WHAT THIS TASK INVOLVES - Search the entries for the word "小学期一个月" and return every line where it is found.

(Data records)
Segment Open
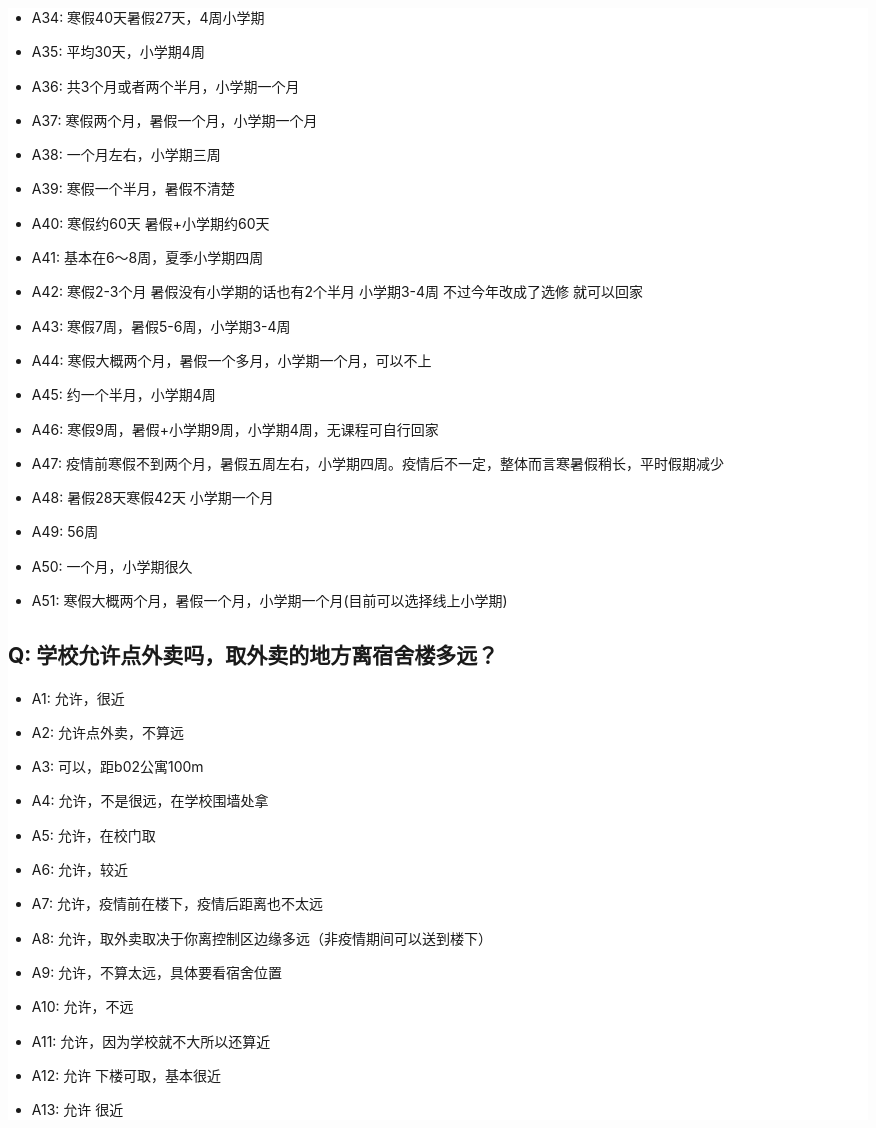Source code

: - A34: 寒假40天暑假27天，4周小学期

- A35: 平均30天，小学期4周

- A36: 共3个月或者两个半月，小学期一个月

- A37: 寒假两个月，暑假一个月，小学期一个月

- A38: 一个月左右，小学期三周

- A39: 寒假一个半月，暑假不清楚

- A40: 寒假约60天 暑假+小学期约60天

- A41: 基本在6～8周，夏季小学期四周

- A42: 寒假2-3个月  暑假没有小学期的话也有2个半月    小学期3-4周  不过今年改成了选修  就可以回家

- A43: 寒假7周，暑假5-6周，小学期3-4周

- A44: 寒假大概两个月，暑假一个多月，小学期一个月，可以不上

- A45: 约一个半月，小学期4周

- A46: 寒假9周，暑假+小学期9周，小学期4周，无课程可自行回家

- A47: 疫情前寒假不到两个月，暑假五周左右，小学期四周。疫情后不一定，整体而言寒暑假稍长，平时假期减少

- A48: 暑假28天寒假42天 小学期一个月

- A49: 56周

- A50: 一个月，小学期很久

- A51: 寒假大概两个月，暑假一个月，小学期一个月(目前可以选择线上小学期)

## Q: 学校允许点外卖吗，取外卖的地方离宿舍楼多远？

- A1: 允许，很近

- A2: 允许点外卖，不算远

- A3: 可以，距b02公寓100m

- A4: 允许，不是很远，在学校围墙处拿

- A5: 允许，在校门取

- A6: 允许，较近

- A7: 允许，疫情前在楼下，疫情后距离也不太远

- A8: 允许，取外卖取决于你离控制区边缘多远（非疫情期间可以送到楼下）

- A9: 允许，不算太远，具体要看宿舍位置

- A10: 允许，不远

- A11: 允许，因为学校就不大所以还算近

- A12: 允许 下楼可取，基本很近

- A13: 允许 很近
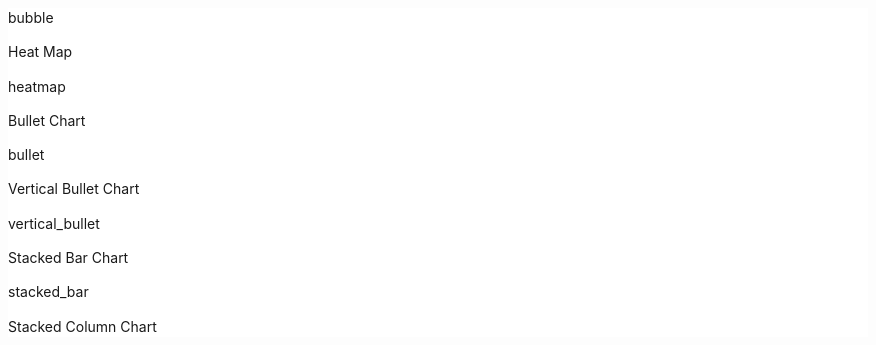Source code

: </td>
<td valign="top">

bubble

</td>
</tr>
<tr>
<td valign="top">

Heat Map

</td>
<td valign="top">

heatmap

</td>
</tr>
<tr>
<td valign="top">

Bullet Chart

</td>
<td valign="top">

bullet

</td>
</tr>
<tr>
<td valign="top">

Vertical Bullet Chart

</td>
<td valign="top">

vertical\_bullet

</td>
</tr>
<tr>
<td valign="top">

Stacked Bar Chart

</td>
<td valign="top">

stacked\_bar

</td>
</tr>
<tr>
<td valign="top">

Stacked Column Chart
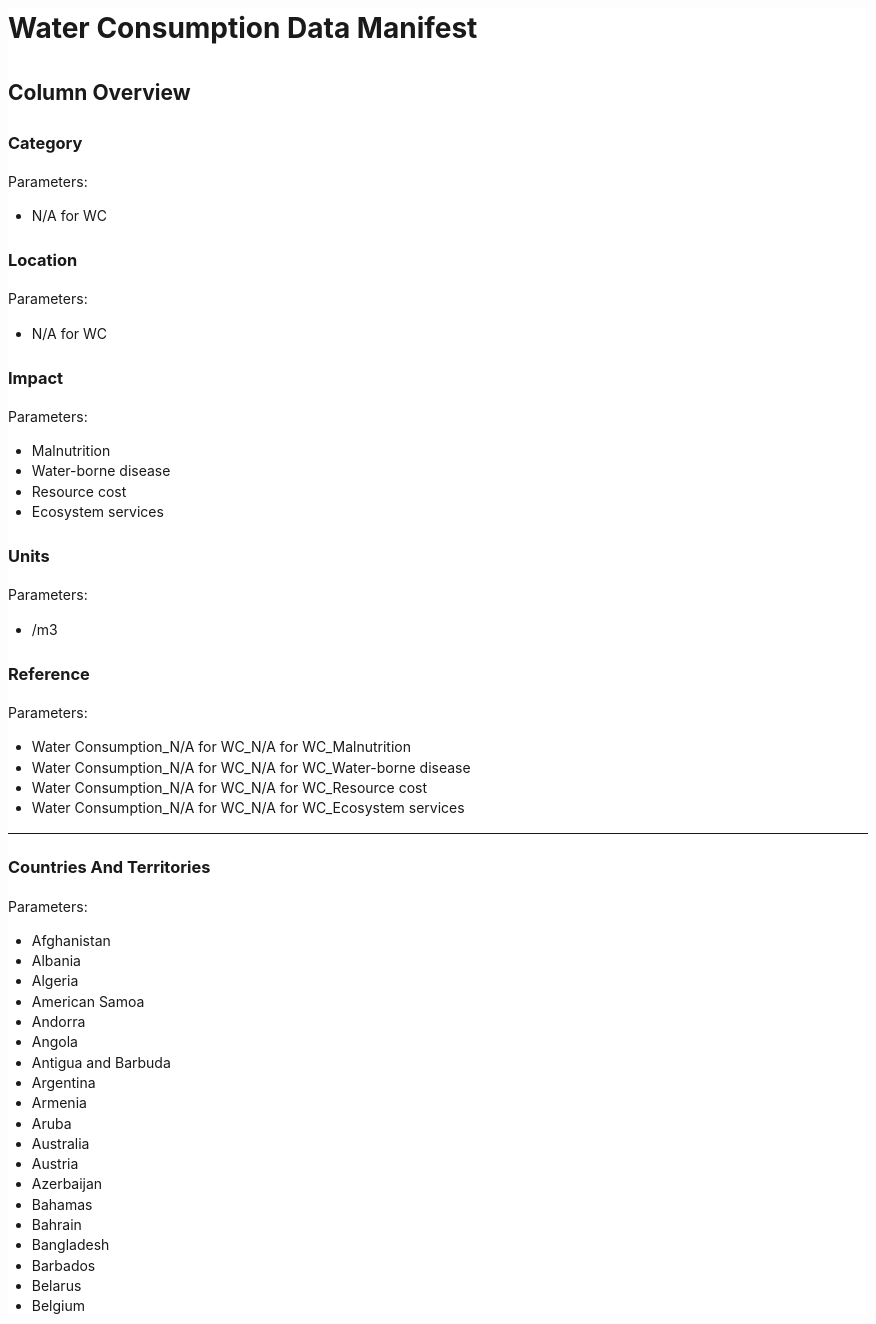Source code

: # Water Consumption Data Manifest

## Column Overview

### Category

Parameters:

- N/A for WC

### Location

Parameters:

- N/A for WC

### Impact

Parameters:

- Malnutrition
- Water-borne disease
- Resource cost
- Ecosystem services

### Units

Parameters:

- /m3

### Reference

Parameters:

- Water Consumption_N/A for WC_N/A for WC_Malnutrition
- Water Consumption_N/A for WC_N/A for WC_Water-borne disease
- Water Consumption_N/A for WC_N/A for WC_Resource cost
- Water Consumption_N/A for WC_N/A for WC_Ecosystem services

---

### Countries And Territories

Parameters:

- Afghanistan
- Albania
- Algeria
- American Samoa
- Andorra
- Angola
- Antigua and Barbuda
- Argentina
- Armenia
- Aruba
- Australia
- Austria
- Azerbaijan
- Bahamas
- Bahrain
- Bangladesh
- Barbados
- Belarus
- Belgium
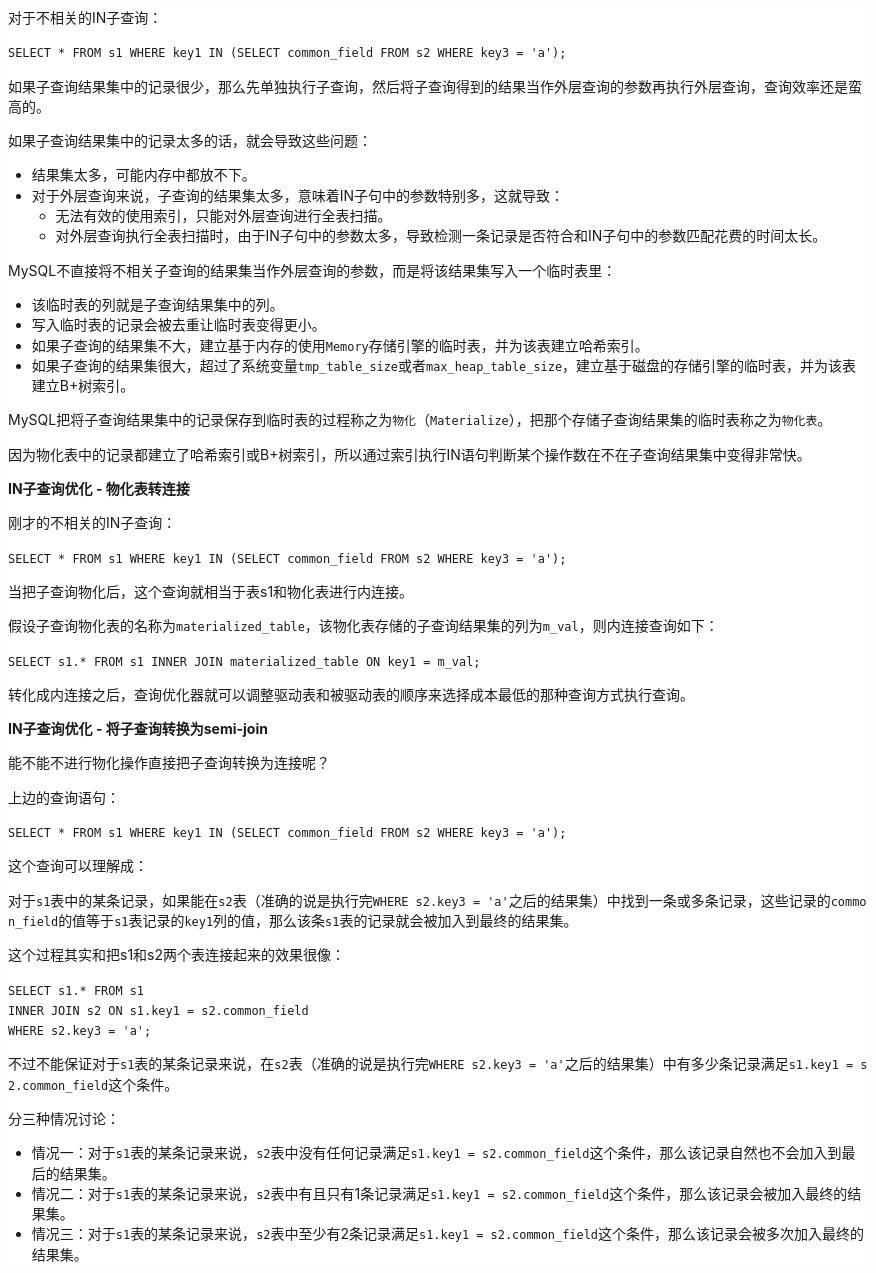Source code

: 对于不相关的IN子查询：

    SELECT * FROM s1 WHERE key1 IN (SELECT common_field FROM s2 WHERE key3 = 'a');

如果子查询结果集中的记录很少，那么先单独执行子查询，然后将子查询得到的结果当作外层查询的参数再执行外层查询，查询效率还是蛮高的。

如果子查询结果集中的记录太多的话，就会导致这些问题：
- 结果集太多，可能内存中都放不下。
- 对于外层查询来说，子查询的结果集太多，意味着IN子句中的参数特别多，这就导致：
  - 无法有效的使用索引，只能对外层查询进行全表扫描。
  - 对外层查询执行全表扫描时，由于IN子句中的参数太多，导致检测一条记录是否符合和IN子句中的参数匹配花费的时间太长。

MySQL不直接将不相关子查询的结果集当作外层查询的参数，而是将该结果集写入一个临时表里：
- 该临时表的列就是子查询结果集中的列。
- 写入临时表的记录会被去重让临时表变得更小。
- 如果子查询的结果集不大，建立基于内存的使用`Memory`存储引擎的临时表，并为该表建立哈希索引。
- 如果子查询的结果集很大，超过了系统变量`tmp_table_size`或者`max_heap_table_size`，建立基于磁盘的存储引擎的临时表，并为该表建立B+树索引。

MySQL把将子查询结果集中的记录保存到临时表的过程称之为`物化`（`Materialize`），把那个存储子查询结果集的临时表称之为`物化表`。

因为物化表中的记录都建立了哈希索引或B+树索引，所以通过索引执行IN语句判断某个操作数在不在子查询结果集中变得非常快。

**IN子查询优化 - 物化表转连接**

刚才的不相关的IN子查询：

    SELECT * FROM s1 WHERE key1 IN (SELECT common_field FROM s2 WHERE key3 = 'a');

当把子查询物化后，这个查询就相当于表s1和物化表进行内连接。

假设子查询物化表的名称为`materialized_table`，该物化表存储的子查询结果集的列为`m_val`，则内连接查询如下：

    SELECT s1.* FROM s1 INNER JOIN materialized_table ON key1 = m_val;

转化成内连接之后，查询优化器就可以调整驱动表和被驱动表的顺序来选择成本最低的那种查询方式执行查询。


**IN子查询优化 - 将子查询转换为semi-join**

能不能不进行物化操作直接把子查询转换为连接呢？

上边的查询语句：

    SELECT * FROM s1 WHERE key1 IN (SELECT common_field FROM s2 WHERE key3 = 'a');

这个查询可以理解成：

对于`s1`表中的某条记录，如果能在`s2`表（准确的说是执行完`WHERE s2.key3 = 'a'`之后的结果集）中找到一条或多条记录，这些记录的`common_field`的值等于`s1`表记录的`key1`列的值，那么该条`s1`表的记录就会被加入到最终的结果集。

这个过程其实和把s1和s2两个表连接起来的效果很像：

    SELECT s1.* FROM s1 
    INNER JOIN s2 ON s1.key1 = s2.common_field 
    WHERE s2.key3 = 'a';

不过不能保证对于`s1`表的某条记录来说，在`s2`表（准确的说是执行完`WHERE s2.key3 = 'a'`之后的结果集）中有多少条记录满足`s1.key1 = s2.common_field`这个条件。

分三种情况讨论：
- 情况一：对于`s1`表的某条记录来说，`s2`表中没有任何记录满足`s1.key1 = s2.common_field`这个条件，那么该记录自然也不会加入到最后的结果集。
- 情况二：对于`s1`表的某条记录来说，`s2`表中有且只有1条记录满足`s1.key1 = s2.common_field`这个条件，那么该记录会被加入最终的结果集。
- 情况三：对于`s1`表的某条记录来说，`s2`表中至少有2条记录满足`s1.key1 = s2.common_field`这个条件，那么该记录会被多次加入最终的结果集。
Segment Closed
RESPONSE -
- A36: 共3个月或者两个半月，小学期一个月
- A37: 寒假两个月，暑假一个月，小学期一个月
- A44: 寒假大概两个月，暑假一个多月，小学期一个月，可以不上
- A48: 暑假28天寒假42天 小学期一个月
- A51: 寒假大概两个月，暑假一个月，小学期一个月(目前可以选择线上小学期)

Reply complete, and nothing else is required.